In PHP I'd like to be able to limit the number of characters around a word I'm trying to match. Let's say:
$content
contains the full text$look_for
contains the string I want to search for in that full text
I want this to be language agnostic, including languages like chinese that don't have space separators. The full text will be utf8. The following code is what I tried:
preg_match("/(.*){0,10}$look_for(.*){0,10}/i", $content, $matches);
With this the $matches
is empty. Isn't the {0,10}
supposed to be limiting the characters around the intended word?

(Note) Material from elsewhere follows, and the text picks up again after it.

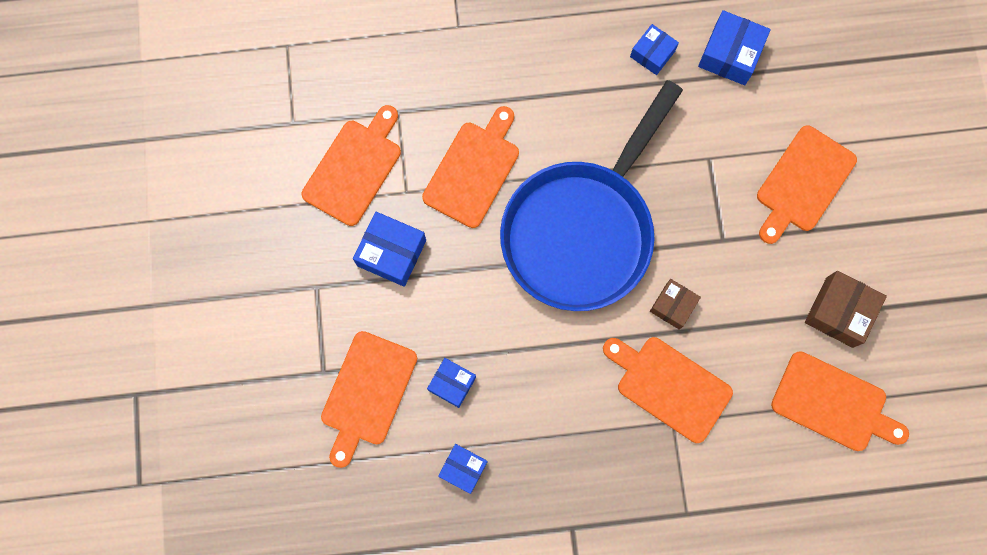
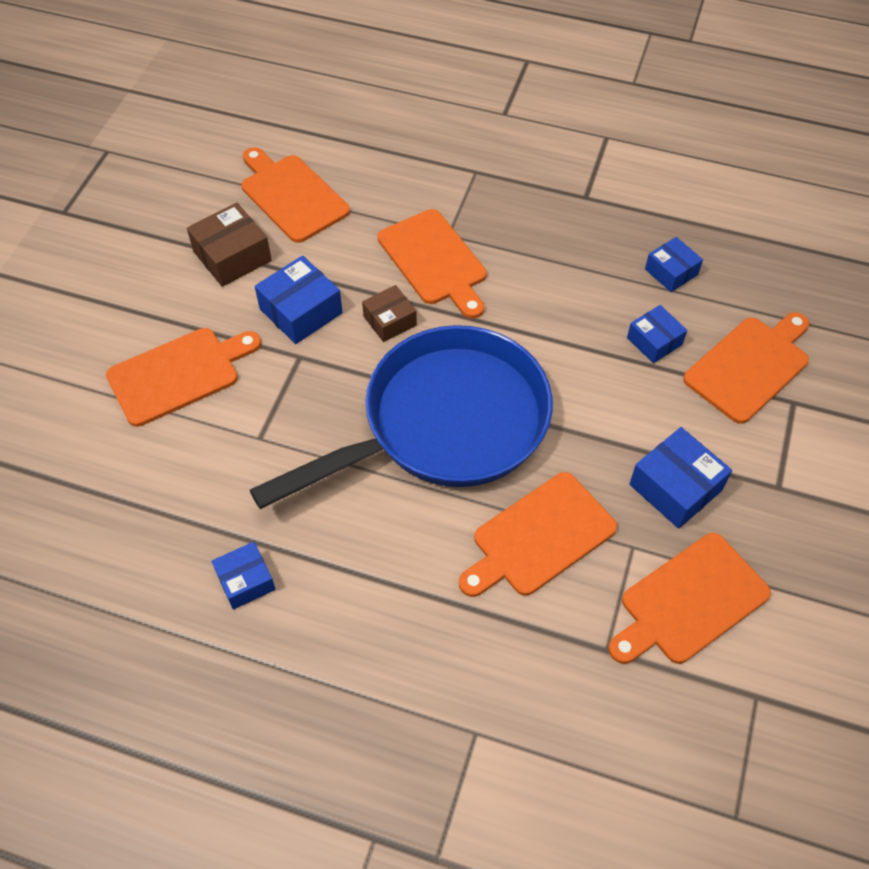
camera: 155 degrees left, 20 degrees down
blue box [698,10,771,85] -> blue box moved to [255,256,343,344]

CodePudding user response:
(.*){0,10}
is what is known as "catastrophic backtracking", use (.{10})
instead.
<?php
$content = 'aaaaaaaabbbbbbbbcccccccc the quick brown fox jumps over the lazy dog xxxxxxxxyyyyyyyyzzzzzzzz';
$look_for = 'the quick brown fox jumps over the lazy dog';
$regex = '/(.{10})' . $look_for . '(.{10})/i';
$matches = [];
preg_match($regex, $content, $matches);
var_dump($matches);
Results in:
array(3) {
[0]=>
string(63) "bcccccccc the quick brown fox jumps over the lazy dog xxxxxxxxy"
[1]=>
string(10) "bcccccccc "
[2]=>
string(10) " xxxxxxxxy"
}